Print each line of text in the rows below verbatim, keeping every line break and every character as it appears.

#### RECORDED INFORMATION

..........

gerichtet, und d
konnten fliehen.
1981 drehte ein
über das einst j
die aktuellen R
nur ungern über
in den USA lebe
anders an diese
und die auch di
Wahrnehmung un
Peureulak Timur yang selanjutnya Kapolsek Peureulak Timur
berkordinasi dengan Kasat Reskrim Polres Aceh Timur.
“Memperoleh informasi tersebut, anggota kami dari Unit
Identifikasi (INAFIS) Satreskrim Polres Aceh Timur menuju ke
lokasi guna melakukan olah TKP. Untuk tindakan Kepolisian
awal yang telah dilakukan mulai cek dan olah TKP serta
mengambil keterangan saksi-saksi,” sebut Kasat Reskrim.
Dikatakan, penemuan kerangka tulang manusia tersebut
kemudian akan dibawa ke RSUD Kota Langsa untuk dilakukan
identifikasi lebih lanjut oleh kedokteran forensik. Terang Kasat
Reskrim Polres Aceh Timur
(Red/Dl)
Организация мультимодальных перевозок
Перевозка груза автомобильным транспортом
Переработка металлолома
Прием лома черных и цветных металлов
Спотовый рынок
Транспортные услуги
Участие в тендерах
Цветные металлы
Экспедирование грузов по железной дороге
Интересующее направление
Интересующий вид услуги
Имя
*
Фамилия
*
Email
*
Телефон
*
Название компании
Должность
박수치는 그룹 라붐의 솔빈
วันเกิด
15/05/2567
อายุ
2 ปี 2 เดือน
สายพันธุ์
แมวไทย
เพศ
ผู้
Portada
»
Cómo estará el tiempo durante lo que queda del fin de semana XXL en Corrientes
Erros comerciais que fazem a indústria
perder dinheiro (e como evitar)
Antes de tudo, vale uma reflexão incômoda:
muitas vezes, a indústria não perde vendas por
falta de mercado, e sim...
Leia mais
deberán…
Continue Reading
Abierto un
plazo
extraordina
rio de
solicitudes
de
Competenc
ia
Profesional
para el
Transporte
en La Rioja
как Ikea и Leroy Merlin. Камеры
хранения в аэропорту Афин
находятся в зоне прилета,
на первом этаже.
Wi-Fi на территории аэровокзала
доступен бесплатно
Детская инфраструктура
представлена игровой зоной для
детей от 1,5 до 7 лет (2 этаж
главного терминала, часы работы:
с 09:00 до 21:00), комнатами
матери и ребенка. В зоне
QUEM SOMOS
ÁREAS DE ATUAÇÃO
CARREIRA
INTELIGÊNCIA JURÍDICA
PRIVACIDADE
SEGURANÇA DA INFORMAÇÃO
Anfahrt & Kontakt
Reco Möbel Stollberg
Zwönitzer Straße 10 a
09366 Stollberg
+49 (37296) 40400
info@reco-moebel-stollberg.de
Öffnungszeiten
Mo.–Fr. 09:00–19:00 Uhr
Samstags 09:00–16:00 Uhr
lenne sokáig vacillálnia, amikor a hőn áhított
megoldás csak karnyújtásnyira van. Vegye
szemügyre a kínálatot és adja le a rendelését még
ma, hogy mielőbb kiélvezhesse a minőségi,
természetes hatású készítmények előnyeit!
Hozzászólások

..........

#### RESPONSE AREA
gerichtet, und d
konnten fliehen.
1981 drehte ein
über das einst j
die aktuellen R
nur ungern über
in den USA lebe
anders an diese
und die auch di
Wahrnehmung un
Peureulak Timur yang selanjutnya Kapolsek Peureulak Timur
berkordinasi dengan Kasat Reskrim Polres Aceh Timur.
“Memperoleh informasi tersebut, anggota kami dari Unit
Identifikasi (INAFIS) Satreskrim Polres Aceh Timur menuju ke
lokasi guna melakukan olah TKP. Untuk tindakan Kepolisian
awal yang telah dilakukan mulai cek dan olah TKP serta
mengambil keterangan saksi-saksi,” sebut Kasat Reskrim.
Dikatakan, penemuan kerangka tulang manusia tersebut
kemudian akan dibawa ke RSUD Kota Langsa untuk dilakukan
identifikasi lebih lanjut oleh kedokteran forensik. Terang Kasat
Reskrim Polres Aceh Timur
(Red/Dl)
Организация мультимодальных перевозок
Перевозка груза автомобильным транспортом
Переработка металлолома
Прием лома черных и цветных металлов
Спотовый рынок
Транспортные услуги
Участие в тендерах
Цветные металлы
Экспедирование грузов по железной дороге
Интересующее направление
Интересующий вид услуги
Имя
*
Фамилия
*
Email
*
Телефон
*
Название компании
Должность
박수치는 그룹 라붐의 솔빈
วันเกิด
15/05/2567
อายุ
2 ปี 2 เดือน
สายพันธุ์
แมวไทย
เพศ
ผู้
Portada
»
Cómo estará el tiempo durante lo que queda del fin de semana XXL en Corrientes
Erros comerciais que fazem a indústria
perder dinheiro (e como evitar)
Antes de tudo, vale uma reflexão incômoda:
muitas vezes, a indústria não perde vendas por
falta de mercado, e sim...
Leia mais
deberán…
Continue Reading
Abierto un
plazo
extraordina
rio de
solicitudes
de
Competenc
ia
Profesional
para el
Transporte
en La Rioja
как Ikea и Leroy Merlin. Камеры
хранения в аэропорту Афин
находятся в зоне прилета,
на первом этаже.
Wi-Fi на территории аэровокзала
доступен бесплатно
Детская инфраструктура
представлена игровой зоной для
детей от 1,5 до 7 лет (2 этаж
главного терминала, часы работы:
с 09:00 до 21:00), комнатами
матери и ребенка. В зоне
QUEM SOMOS
ÁREAS DE ATUAÇÃO
CARREIRA
INTELIGÊNCIA JURÍDICA
PRIVACIDADE
SEGURANÇA DA INFORMAÇÃO
Anfahrt & Kontakt
Reco Möbel Stollberg
Zwönitzer Straße 10 a
09366 Stollberg
+49 (37296) 40400
info@reco-moebel-stollberg.de
Öffnungszeiten
Mo.–Fr. 09:00–19:00 Uhr
Samstags 09:00–16:00 Uhr
lenne sokáig vacillálnia, amikor a hőn áhított
megoldás csak karnyújtásnyira van. Vegye
szemügyre a kínálatot és adja le a rendelését még
ma, hogy mielőbb kiélvezhesse a minőségi,
természetes hatású készítmények előnyeit!
Hozzászólások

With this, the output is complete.